■ **LISTED ENTRIES**
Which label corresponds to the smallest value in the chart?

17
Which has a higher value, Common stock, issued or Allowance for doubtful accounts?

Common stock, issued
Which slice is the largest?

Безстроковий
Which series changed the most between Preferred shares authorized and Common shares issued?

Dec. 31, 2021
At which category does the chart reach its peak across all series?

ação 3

==

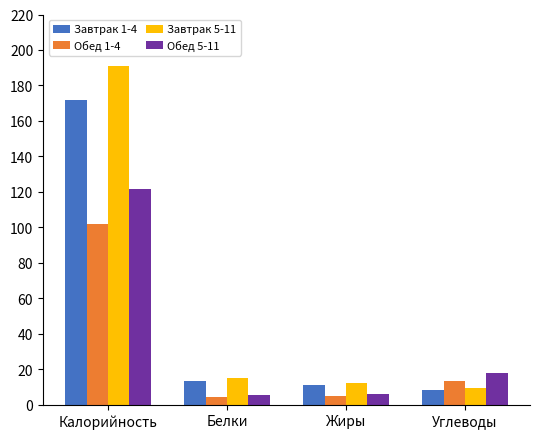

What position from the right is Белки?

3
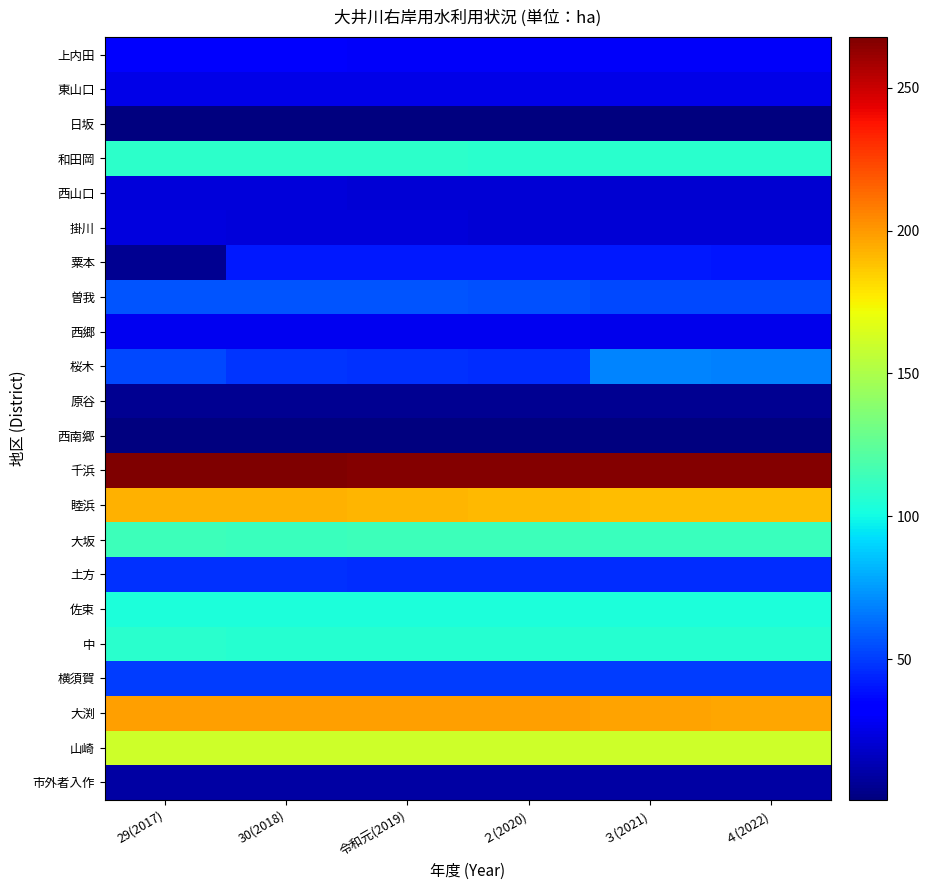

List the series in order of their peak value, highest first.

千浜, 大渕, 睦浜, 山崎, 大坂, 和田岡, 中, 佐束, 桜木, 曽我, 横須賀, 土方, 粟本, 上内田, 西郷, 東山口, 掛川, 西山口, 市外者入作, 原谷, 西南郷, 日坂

---

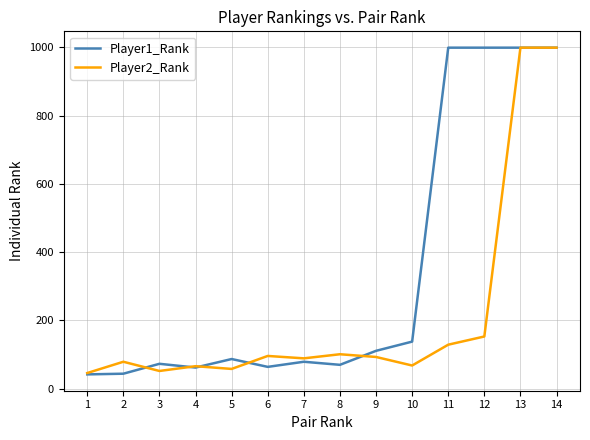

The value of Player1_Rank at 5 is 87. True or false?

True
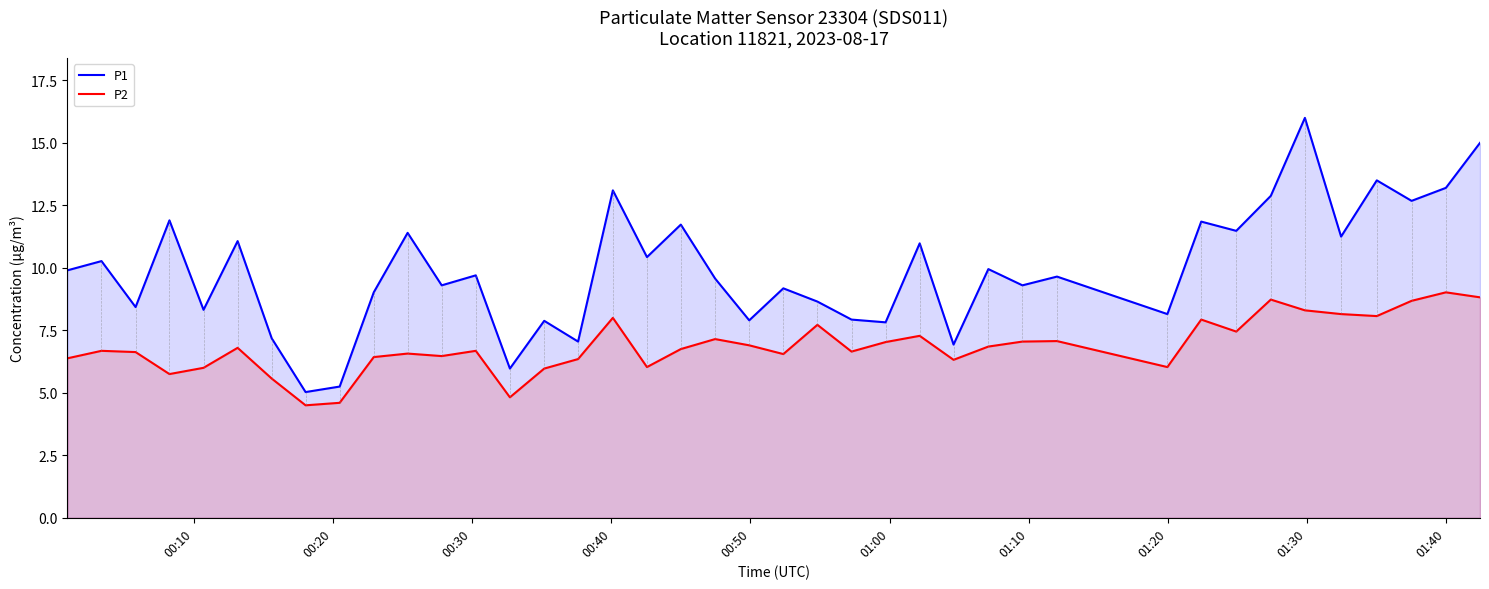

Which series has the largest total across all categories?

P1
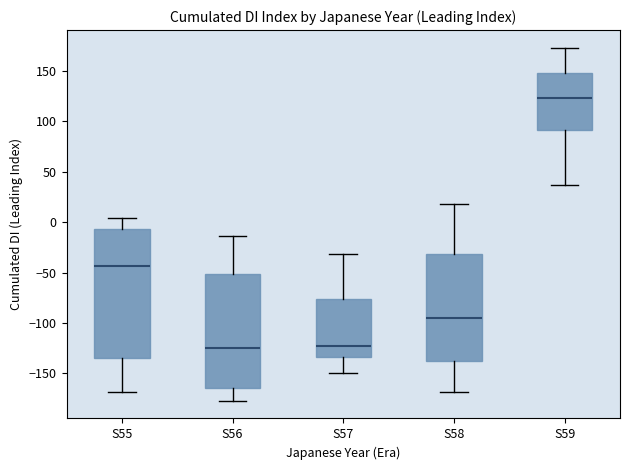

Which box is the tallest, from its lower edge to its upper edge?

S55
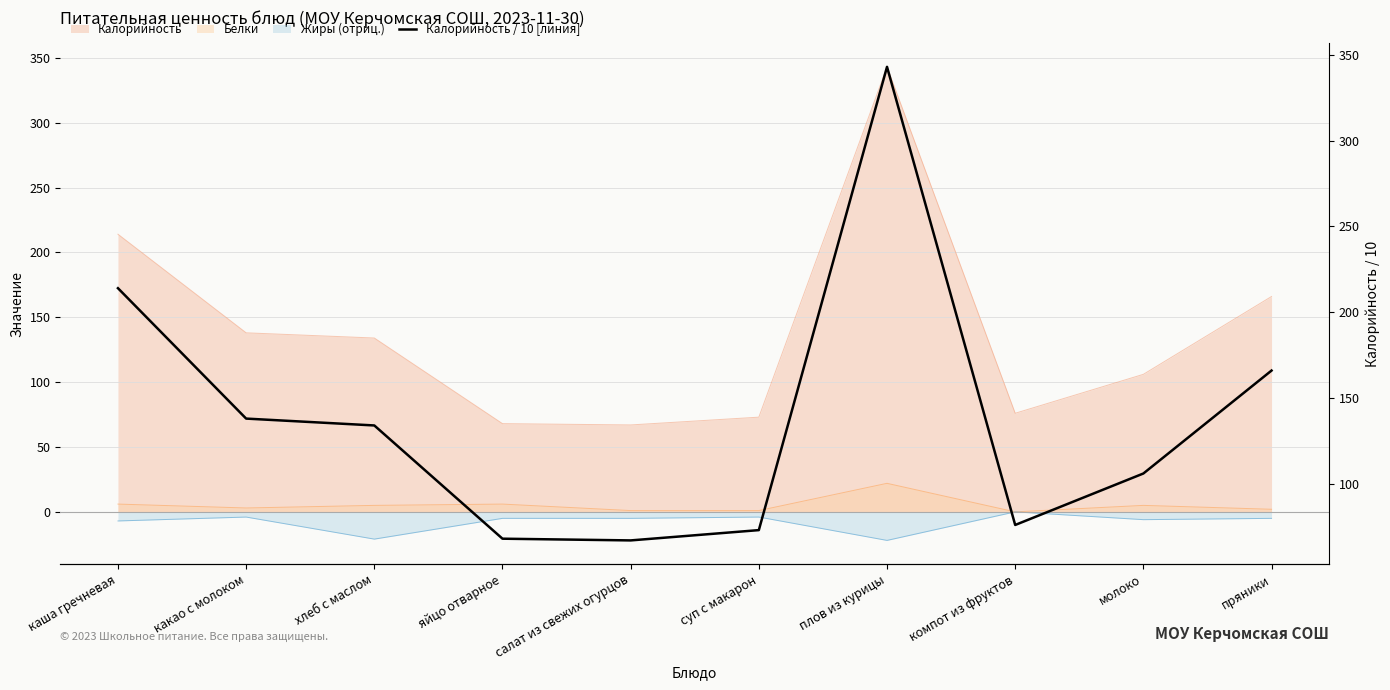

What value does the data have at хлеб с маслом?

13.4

■ **TASK DETAILS**
Copy out the rows from the line with "Which label corresponds" up to and including the line with "Which slice is the largest?", reproducing each line word for word.

■ **WRITTEN SOLUTION**
Which label corresponds to the smallest value in the chart?

17
Which has a higher value, Common stock, issued or Allowance for doubtful accounts?

Common stock, issued
Which slice is the largest?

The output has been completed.